● TASKS FOR THIS EXERCISE
1. In the cluster configuration post, what value is given for "gossip_interval" in both applications?
2. Rewrite the paragraph of the cluster configuration post that begins "This is my configuration for Application 1" as a short list that keeps its main facts.
3. Decide whether each statement agrees with the cluster configuration post, answering yes or no and quoting the deciding words: (a) Application 2 lists a member on port 8081. (b) The cleanup interval is set to 1000. (c) The members are on different hosts.

● DOCUMENT SECTION
——
This is my configuration for Application 1 with port 8081. [{ "cluster":"", "id":"", "port":8081, "gossip_interval":1000, "cleanup_interval":10000, "members":[ {"cluster": "","id": "", "host":"192.168.1.90", "port":8084}, {"cluster": "","id": "", "host":"192.168.1.90", "port":8083}, {"cluster": "","id": "", "host":"192.168.1.90", "port":8082} ] }]

This is my configuration for Application 2 with port 8082. [{ "cluster":"", "id":"", "port":8082, "gossip_interval":1000, "cleanup_interval":10000, "members":[ {"cluster": "","id": "", "host":"192.168.1.90", "port":8084}, {"cluster": "","id": "", "host":"192.168.1.90", "port":8083}, {"cluster": "","id": "", "host":"192.168.1.90", "port":8081} ] }] Let's me know if I'm wrong.
——
● PROVIDED MATERIAL
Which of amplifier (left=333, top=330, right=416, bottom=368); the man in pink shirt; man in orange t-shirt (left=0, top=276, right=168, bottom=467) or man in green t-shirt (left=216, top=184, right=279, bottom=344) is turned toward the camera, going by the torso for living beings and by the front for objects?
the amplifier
——
● SOLUTIONS TO EACH TASK
1. The gossip interval is 1000 in both configurations.

2.
- Application 1 runs on port 8081.
- The gossip interval is 1000 and the cleanup interval is 10000.
- The cluster and id fields are empty.
- Three members are listed, all on host 192.168.1.90, at ports 8084, 8083 and 8082.

3.
(a) Yes: {"cluster": "","id": "", "host":"192.168.1.90", "port":8081}
(b) No: "cleanup_interval":10000
(c) No: every member has "host":"192.168.1.90"